I nearly laughed. Except it came out as some sort of half-sob, half-crazed snort. “Fae, I’m hopeless,” I mused, broken. “When did I become this weak shell of nothing?”
“You’re not weak, little rose,” he whispered, his knuckles brushing one of the hands still covering my face. “You’re one of the strongest females I’ve ever met.”
This time I did laugh and lowered my hands to my lap while meeting his gaze. “That’s not what you said when we first met. I believe you called me a delicate flower, just after saying someone called me beautiful.” I frowned with the memory, my focus sharpening. “Who told you I would be beautiful, Shade?”
“Does it matter?” he countered. “What’s done is done.”
“As I’m going to die soon, I’d like to know who subjected me to this fate. So yeah, it matters. Who in the Fae gave me to you as a mission?” Wasn’t that what he’d called me when we first met? A “task”?
“You’re not going to die soon, Aflora.” He caught my chin between his thumb and forefinger, giving it a subtle squeeze. “We won’t let anyone hurt you.”
We being him, Zeph, and Kols.
Ha. “Yeah, I believe that.” Not. Had the three of them helped ground me? Yes. But that didn’t inspire much trust, not after my last few months with them. “Why did you bite me?”
I meant all of them at once, which he must have understood because he replied, “To save you from exploding again.” His tone suggested his response was obvious.
He was right only because he hadn’t told me what I really wanted to know.
“Why would you care if I detonated? I mean, why not just kill me? I’m a danger to you, to everyone. Why help me?” I should be dead. A buried abomination. Destroyed. Not feeling centered within my myriad of power. Not entertaining mate-bonds to three male fae.
None of this made any sense.
He sighed, released my chin, and turned toward one of his dressers. I waited for a reply as he opened a drawer. Continued to wait as he opened a second. Then arched a brow when he turned around to hand me a pair of boxers and a shirt.
“I don’t want clothes. I want answers.”
His gaze slid downward, heat flaring in his pupils. “Well, that’s up to you,
but I have to admit my focus is a little distracted with you wearing nothing in my room. Particularly after two months of foreplay in our dreams.”
Ugh! I’d forgotten I was naked, my attention divided between my fate and my confusion over what just happened outside. “How did I lose all my clothes?” I’d run out of my room with pants and a shirt on. No shoes. But I had no idea how—
“You destroyed them when you blew up out in the field.”
I blinked. “Blew up?”
“You went up in flames, Aflora.” He dropped the shirt and boxers beside me. “Bright cerulean flames, I might add, and you destroyed the entire clearing. I’d be impressed if you hadn’t nearly killed me and Zeph in the process.”

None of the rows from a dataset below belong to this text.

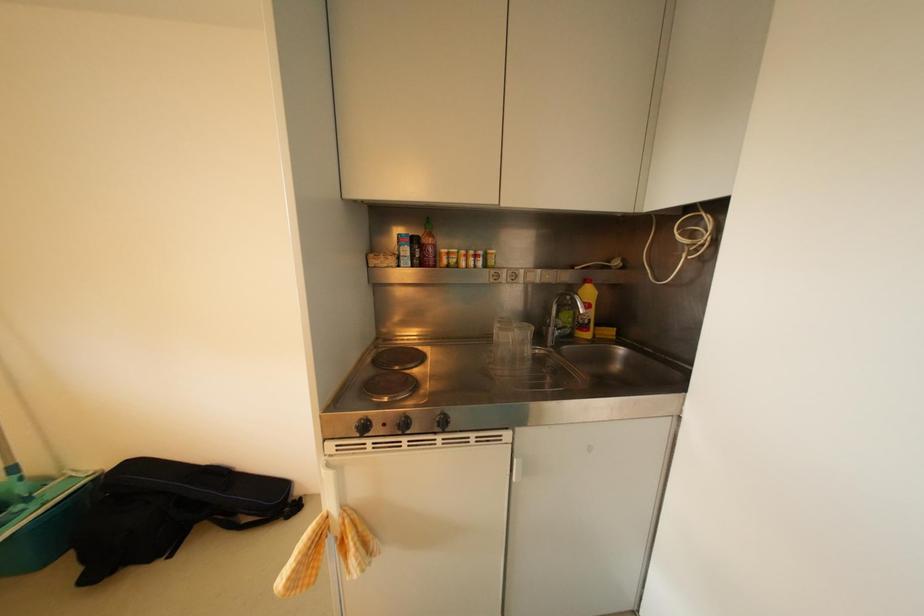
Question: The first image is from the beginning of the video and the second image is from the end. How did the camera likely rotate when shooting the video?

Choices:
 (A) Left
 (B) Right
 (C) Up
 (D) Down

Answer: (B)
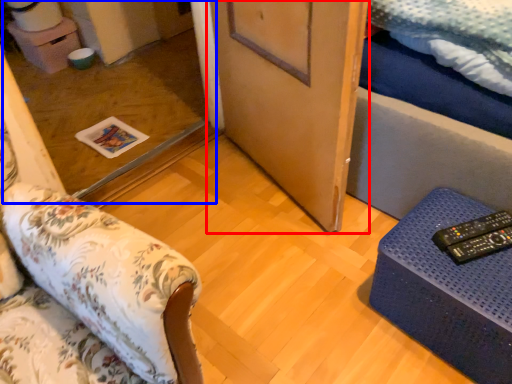
Question: Which of the following is the farthest to the observer, door (highlighted by a red box) or glass door (highlighted by a blue box)?

Choices:
 (A) door
 (B) glass door

Answer: (B)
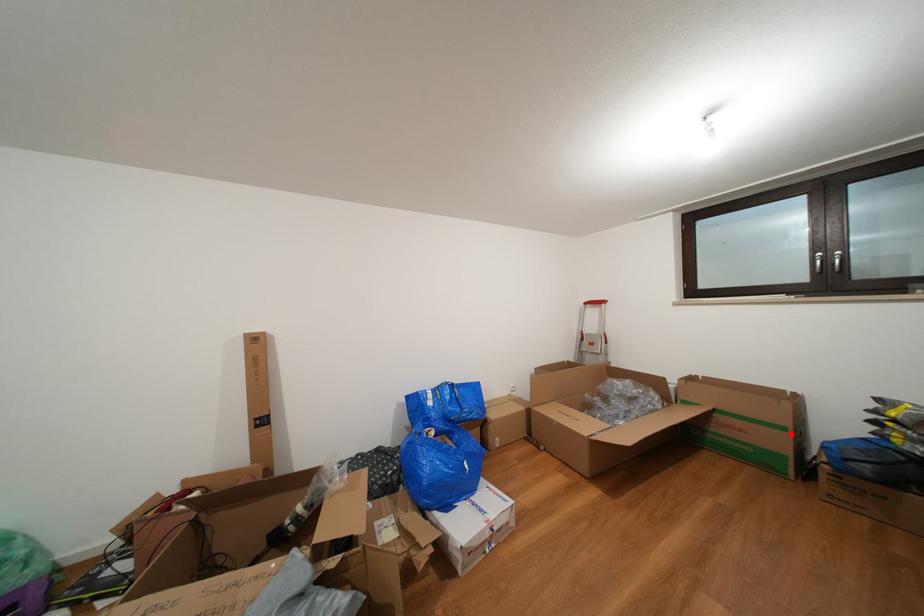
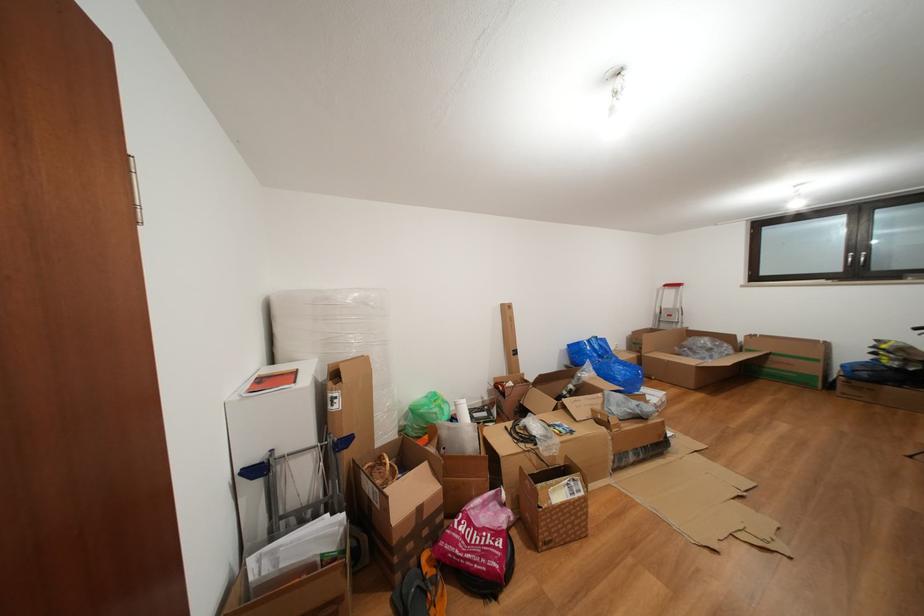
Locate, in the second image, the point that corresponds to the highlighted location in the first image.

(824, 366)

My eyebrows flew upward. “What?”
He studied me for a long moment, his icy blue irises thinning as his pupils dilated. “There’s too much power inside you, little rose. It required a release, only your explosion wasn’t enough and you were gearing up for a larger one. So we reacted accordingly.”
By biting me, I translated.
“Why?” I asked.
“Why does there need to be a reason?”
“Because I should be dead, Shade!” I snapped, irritated by his continued evasiveness. This hot and cold game with him needed to end. “Just tell me why this is happening. Why did you bite me? Who put you up to this? What’s your—”
His lips captured mine, just as they always did at this point in our dreams.
I refrained from biting him, aware of what that would do.
And instead dug my nails into his neck, deep enough to draw blood.
He flinched and encircled my throat with his palm, pushing me down to his bed. “Is that how you want to play, Aflora?”
“I’m tired of playing,” I told him, my voice holding a low growl in it. “I want information, Shade. No more of these half answers.”
“A half answer implies I’ve given you at least a partial response, which I mostly haven’t.”
“Exactly,” I said, exasperated.
He used his grasp on my neck to pull me up the bed until my head met a pillow. He settled beside me, balancing himself on his elbow while his opposite palm remained around my throat.